## DATA FOR THIS EXERCISE
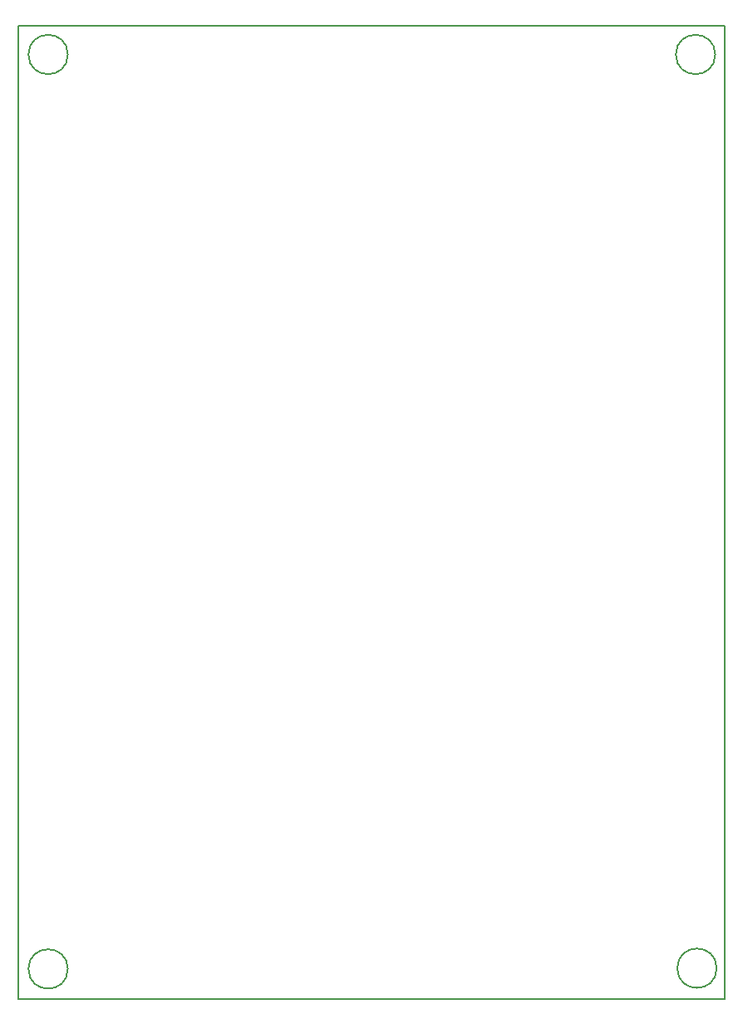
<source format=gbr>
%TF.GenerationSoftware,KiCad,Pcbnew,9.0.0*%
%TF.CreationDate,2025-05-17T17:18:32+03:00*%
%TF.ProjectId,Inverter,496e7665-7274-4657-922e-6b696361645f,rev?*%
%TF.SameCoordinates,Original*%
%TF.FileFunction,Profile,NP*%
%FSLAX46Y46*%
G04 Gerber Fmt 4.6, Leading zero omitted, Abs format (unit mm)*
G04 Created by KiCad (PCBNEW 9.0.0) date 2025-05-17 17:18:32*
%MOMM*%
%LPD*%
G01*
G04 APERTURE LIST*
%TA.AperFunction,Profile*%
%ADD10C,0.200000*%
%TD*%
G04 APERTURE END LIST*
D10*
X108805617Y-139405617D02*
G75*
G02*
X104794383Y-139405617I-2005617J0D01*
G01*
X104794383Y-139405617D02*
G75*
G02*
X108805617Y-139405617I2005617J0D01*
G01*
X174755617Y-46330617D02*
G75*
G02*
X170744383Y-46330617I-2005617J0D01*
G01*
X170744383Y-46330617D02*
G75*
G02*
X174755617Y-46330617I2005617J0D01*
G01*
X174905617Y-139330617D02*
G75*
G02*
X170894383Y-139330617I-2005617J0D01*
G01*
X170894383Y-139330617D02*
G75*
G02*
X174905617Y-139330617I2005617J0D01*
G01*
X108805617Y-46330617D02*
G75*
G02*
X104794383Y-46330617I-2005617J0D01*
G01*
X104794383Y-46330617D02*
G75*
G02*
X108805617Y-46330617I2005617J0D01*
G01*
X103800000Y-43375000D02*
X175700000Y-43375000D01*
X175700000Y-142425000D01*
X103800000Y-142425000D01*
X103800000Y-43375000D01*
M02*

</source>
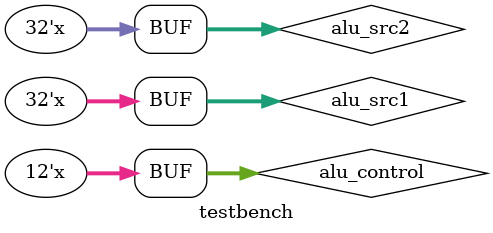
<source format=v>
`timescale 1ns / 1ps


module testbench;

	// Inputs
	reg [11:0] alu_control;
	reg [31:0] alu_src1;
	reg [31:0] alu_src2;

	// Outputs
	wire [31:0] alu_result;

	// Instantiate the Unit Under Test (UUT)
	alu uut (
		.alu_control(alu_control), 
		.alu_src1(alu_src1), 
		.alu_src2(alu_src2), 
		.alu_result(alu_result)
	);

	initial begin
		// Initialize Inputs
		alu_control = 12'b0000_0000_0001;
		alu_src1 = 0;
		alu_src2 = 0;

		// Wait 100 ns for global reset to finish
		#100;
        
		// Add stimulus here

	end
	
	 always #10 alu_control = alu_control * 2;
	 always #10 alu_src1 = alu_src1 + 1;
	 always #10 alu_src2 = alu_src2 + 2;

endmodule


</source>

## YOUR INSTRUCTIONS
Write out each line above containing "source".

## ANSWER AREA
<source format=gbr>
</source>
<source format=v>
</source>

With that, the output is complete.